## Work instruction
Below are records; output exactly the lines from the one with "г. Краснодар, ул. Промышле" through their final line.

## Given information

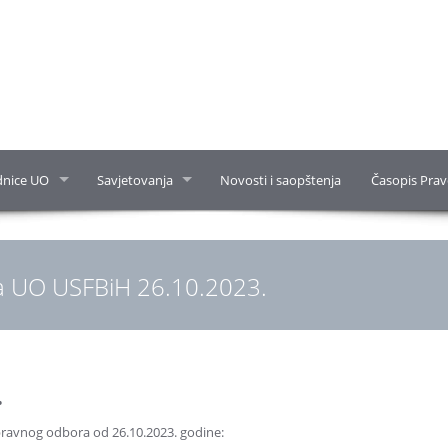
dnice UO
Savjetovanja
Novosti i saopštenja
Časopis Prav
a UO USFBiH 26.10.2023.
.
Upravnog odbora od 26.10.2023. godine:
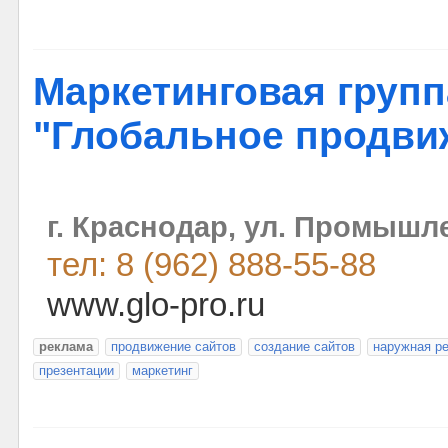
Маркетинговая групп
"Глобальное продви
г. Краснодар, ул. Промышле
тел: 8 (962) 888-55-88
www.glo-pro.ru
реклама
продвижение сайтов
создание сайтов
наружная р
презентации
маркетинг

## Result of the exercise
г. Краснодар, ул. Промышле
тел: 8 (962) 888-55-88
www.glo-pro.ru
реклама
продвижение сайтов
создание сайтов
наружная р
презентации
маркетинг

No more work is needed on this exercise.